### TO DO
Beginning with the first line below, output every record verbatim and leave out the images.

DATASET ENTRIES: Begin

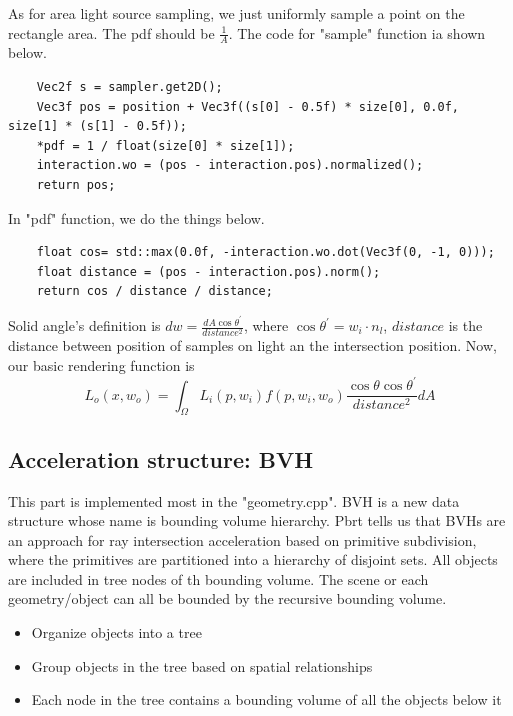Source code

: \documentclass[acmtog]{acmart}
\begin{document}
As for area light source sampling, we just uniformly sample a point on the rectangle area. The pdf should be $\frac{1}{A}$. The code for "sample" function ia shown below.
\begin{lstlisting}
	Vec2f s = sampler.get2D();
 	Vec3f pos = position + Vec3f((s[0] - 0.5f) * size[0], 0.0f, size[1] * (s[1] - 0.5f));
    *pdf = 1 / float(size[0] * size[1]);
    interaction.wo = (pos - interaction.pos).normalized();
    return pos;
\end{lstlisting}

In "pdf" function, we do the things below. 
\begin{lstlisting}
	float cos= std::max(0.0f, -interaction.wo.dot(Vec3f(0, -1, 0)));
	float distance = (pos - interaction.pos).norm();
	return cos / distance / distance;
\end{lstlisting}
Solid angle's definition is $dw = \frac{dA \cos\theta^{'}}{distance^2}$, where 
$\cos\theta^{'} = w_i \cdot n_{l}$, $distance$ is the distance between position of samples on light an the intersection position. 
Now, our basic rendering function is $$L_o(x,w_o) = \int_{\Omega}L_i(p,w_i)f(p,w_i,w_o)\frac{\cos\theta\cos\theta^{'}}{distance^2}dA$$

\subsection{Acceleration structure: BVH}
\quad This part is implemented most in the "geometry.cpp". 
BVH is a new data structure whose name is bounding volume hierarchy.
Pbrt tells us that BVHs are an approach for ray intersection acceleration based on primitive subdivision, 
where the primitives are partitioned into a hierarchy of disjoint sets. All objects
are included in tree nodes of th bounding volume. The scene or each geometry/object can all be bounded by the recursive bounding volume.
\begin{itemize}
\item Organize objects into a tree
\item Group objects in the tree based on spatial relationships
\item Each node in the tree contains a bounding volume of all the objects below it
\end{itemize}
\end{document}
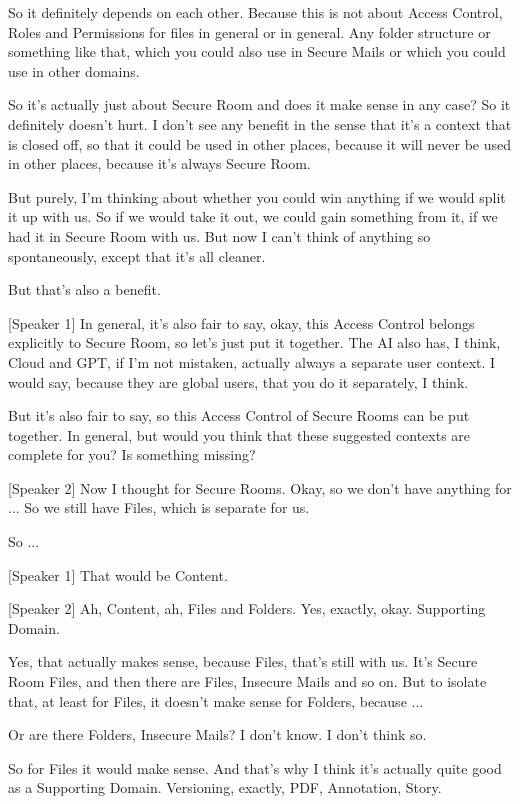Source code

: So it definitely depends on each other. Because this is not about Access Control, Roles and Permissions for files in general or in general. Any folder structure or something like that, which you could also use in Secure Mails or which you could use in other domains.

So it's actually just about Secure Room and does it make sense in any case? So it definitely doesn't hurt. I don't see any benefit in the sense that it's a context that is closed off, so that it could be used in other places, because it will never be used in other places, because it's always Secure Room.

But purely, I'm thinking about whether you could win anything if we would split it up with us. So if we would take it out, we could gain something from it, if we had it in Secure Room with us. But now I can't think of anything so spontaneously, except that it's all cleaner.

But that's also a benefit.

[Speaker 1]
In general, it's also fair to say, okay, this Access Control belongs explicitly to Secure Room, so let's just put it together. The AI also has, I think, Cloud and GPT, if I'm not mistaken, actually always a separate user context. I would say, because they are global users, that you do it separately, I think.

But it's also fair to say, so this Access Control of Secure Rooms can be put together. In general, but would you think that these suggested contexts are complete for you? Is something missing?

[Speaker 2]
Now I thought for Secure Rooms. Okay, so we don't have anything for ... So we still have Files, which is separate for us.

So ...

[Speaker 1]
That would be Content.

[Speaker 2]
Ah, Content, ah, Files and Folders. Yes, exactly, okay. Supporting Domain.

Yes, that actually makes sense, because Files, that's still with us. It's Secure Room Files, and then there are Files, Insecure Mails and so on. But to isolate that, at least for Files, it doesn't make sense for Folders, because ...

Or are there Folders, Insecure Mails? I don't know. I don't think so.

So for Files it would make sense. And that's why I think it's actually quite good as a Supporting Domain. Versioning, exactly, PDF, Annotation, Story.

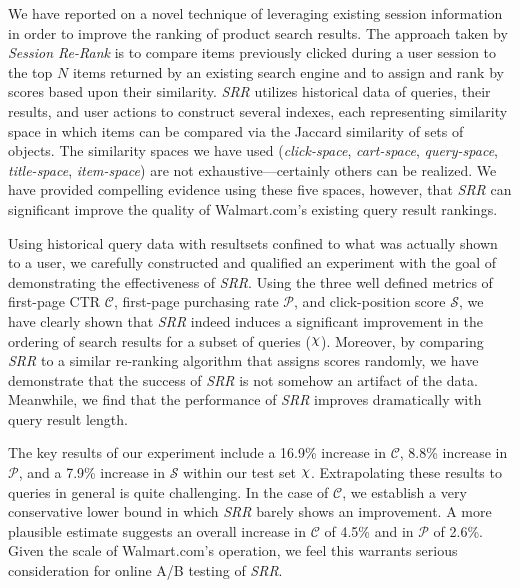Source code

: \documentclass{article}
\def\Chi{\raisebox{2pt}{$\chi$}}
\begin{document}
We have reported on a novel technique of leveraging existing session
information in order to improve the ranking of product search results. The
approach taken by {\em Session Re-Rank} is to compare items previously clicked
during a user session to the top $N$ items returned by an existing search
engine and to assign and rank by scores based upon their similarity. {\em SRR}
utilizes historical data of queries, their results, and user actions to
construct several indexes, each representing similarity space in which items
can be compared via the Jaccard similarity of sets of objects. The similarity
spaces we have used ({\em click-space}, {\em cart-space}, {\em query-space}, 
{\em title-space}, {\em item-space}) are not exhaustive---certainly others
can be realized. We have provided compelling evidence using these five spaces,
however, that {\em SRR} can significant improve the quality of Walmart.com's
existing query result rankings. 

Using historical query data with resultsets confined to what was actually shown
to a user, we carefully constructed and qualified an experiment with the goal
of demonstrating the effectiveness of {\em SRR}. Using the
three well defined metrics of first-page CTR $\mathscr{C}$, first-page
purchasing rate $\mathscr{P}$, and click-position score $\mathscr{S}$,
we have clearly shown that {\em SRR} indeed induces a significant improvement
in the ordering of search results for a subset of queries ($\Chi$). Moreover,
by comparing {\em SRR} to a similar re-ranking algorithm that assigns scores
randomly, we have demonstrate that the success of {\em SRR} is not somehow an
artifact of the data. Meanwhile, we find that the performance of {\em SRR}
improves dramatically with query result length.

The key results of our experiment include a 16.9\% increase in $\mathscr{C}$, 
8.8\% increase in $\mathscr{P}$, and a 7.9\% increase in $\mathscr{S}$ within
our test set $\Chi$. Extrapolating these results to queries in general is
quite challenging. In the case of $\mathscr{C}$, we establish a very conservative
lower bound in which {\em SRR} barely shows an improvement. A more plausible
estimate suggests an overall increase in $\mathscr{C}$ of 4.5\% and in $\mathscr{P}$
of 2.6\%. Given the scale of Walmart.com's operation, we feel this warrants
serious consideration for online A/B testing of {\em SRR}.
\end{document}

DATASET ENTRIES: End

### EXPECTED ANSWER
Source code

: \documentclass[acmtog]{acmart}
\begin{document}
As for area light source sampling, we just uniformly sample a point on the rectangle area. The pdf should be $\frac{1}{A}$. The code for "sample" function ia shown below.
\begin{lstlisting}
	Vec2f s = sampler.get2D();
 	Vec3f pos = position + Vec3f((s[0] - 0.5f) * size[0], 0.0f, size[1] * (s[1] - 0.5f));
    *pdf = 1 / float(size[0] * size[1]);
    interaction.wo = (pos - interaction.pos).normalized();
    return pos;
\end{lstlisting}

In "pdf" function, we do the things below. 
\begin{lstlisting}
	float cos= std::max(0.0f, -interaction.wo.dot(Vec3f(0, -1, 0)));
	float distance = (pos - interaction.pos).norm();
	return cos / distance / distance;
\end{lstlisting}
Solid angle's definition is $dw = \frac{dA \cos\theta^{'}}{distance^2}$, where 
$\cos\theta^{'} = w_i \cdot n_{l}$, $distance$ is the distance between position of samples on light an the intersection position. 
Now, our basic rendering function is $$L_o(x,w_o) = \int_{\Omega}L_i(p,w_i)f(p,w_i,w_o)\frac{\cos\theta\cos\theta^{'}}{distance^2}dA$$

\subsection{Acceleration structure: BVH}
\quad This part is implemented most in the "geometry.cpp". 
BVH is a new data structure whose name is bounding volume hierarchy.
Pbrt tells us that BVHs are an approach for ray intersection acceleration based on primitive subdivision, 
where the primitives are partitioned into a hierarchy of disjoint sets. All objects
are included in tree nodes of th bounding volume. The scene or each geometry/object can all be bounded by the recursive bounding volume.
\begin{itemize}
\item Organize objects into a tree
\item Group objects in the tree based on spatial relationships
\item Each node in the tree contains a bounding volume of all the objects below it
\end{itemize}
\end{document}
Source code

: So it definitely depends on each other. Because this is not about Access Control, Roles and Permissions for files in general or in general. Any folder structure or something like that, which you could also use in Secure Mails or which you could use in other domains.

So it's actually just about Secure Room and does it make sense in any case? So it definitely doesn't hurt. I don't see any benefit in the sense that it's a context that is closed off, so that it could be used in other places, because it will never be used in other places, because it's always Secure Room.

But purely, I'm thinking about whether you could win anything if we would split it up with us. So if we would take it out, we could gain something from it, if we had it in Secure Room with us. But now I can't think of anything so spontaneously, except that it's all cleaner.

But that's also a benefit.

[Speaker 1]
In general, it's also fair to say, okay, this Access Control belongs explicitly to Secure Room, so let's just put it together. The AI also has, I think, Cloud and GPT, if I'm not mistaken, actually always a separate user context. I would say, because they are global users, that you do it separately, I think.

But it's also fair to say, so this Access Control of Secure Rooms can be put together. In general, but would you think that these suggested contexts are complete for you? Is something missing?

[Speaker 2]
Now I thought for Secure Rooms. Okay, so we don't have anything for ... So we still have Files, which is separate for us.

So ...

[Speaker 1]
That would be Content.

[Speaker 2]
Ah, Content, ah, Files and Folders. Yes, exactly, okay. Supporting Domain.

Yes, that actually makes sense, because Files, that's still with us. It's Secure Room Files, and then there are Files, Insecure Mails and so on. But to isolate that, at least for Files, it doesn't make sense for Folders, because ...

Or are there Folders, Insecure Mails? I don't know. I don't think so.

So for Files it would make sense. And that's why I think it's actually quite good as a Supporting Domain. Versioning, exactly, PDF, Annotation, Story.

Source code

: \documentclass{article}
\def\Chi{\raisebox{2pt}{$\chi$}}
\begin{document}
We have reported on a novel technique of leveraging existing session
information in order to improve the ranking of product search results. The
approach taken by {\em Session Re-Rank} is to compare items previously clicked
during a user session to the top $N$ items returned by an existing search
engine and to assign and rank by scores based upon their similarity. {\em SRR}
utilizes historical data of queries, their results, and user actions to
construct several indexes, each representing similarity space in which items
can be compared via the Jaccard similarity of sets of objects. The similarity
spaces we have used ({\em click-space}, {\em cart-space}, {\em query-space}, 
{\em title-space}, {\em item-space}) are not exhaustive---certainly others
can be realized. We have provided compelling evidence using these five spaces,
however, that {\em SRR} can significant improve the quality of Walmart.com's
existing query result rankings. 

Using historical query data with resultsets confined to what was actually shown
to a user, we carefully constructed and qualified an experiment with the goal
of demonstrating the effectiveness of {\em SRR}. Using the
three well defined metrics of first-page CTR $\mathscr{C}$, first-page
purchasing rate $\mathscr{P}$, and click-position score $\mathscr{S}$,
we have clearly shown that {\em SRR} indeed induces a significant improvement
in the ordering of search results for a subset of queries ($\Chi$). Moreover,
by comparing {\em SRR} to a similar re-ranking algorithm that assigns scores
randomly, we have demonstrate that the success of {\em SRR} is not somehow an
artifact of the data. Meanwhile, we find that the performance of {\em SRR}
improves dramatically with query result length.

The key results of our experiment include a 16.9\% increase in $\mathscr{C}$, 
8.8\% increase in $\mathscr{P}$, and a 7.9\% increase in $\mathscr{S}$ within
our test set $\Chi$. Extrapolating these results to queries in general is
quite challenging. In the case of $\mathscr{C}$, we establish a very conservative
lower bound in which {\em SRR} barely shows an improvement. A more plausible
estimate suggests an overall increase in $\mathscr{C}$ of 4.5\% and in $\mathscr{P}$
of 2.6\%. Given the scale of Walmart.com's operation, we feel this warrants
serious consideration for online A/B testing of {\em SRR}.
\end{document}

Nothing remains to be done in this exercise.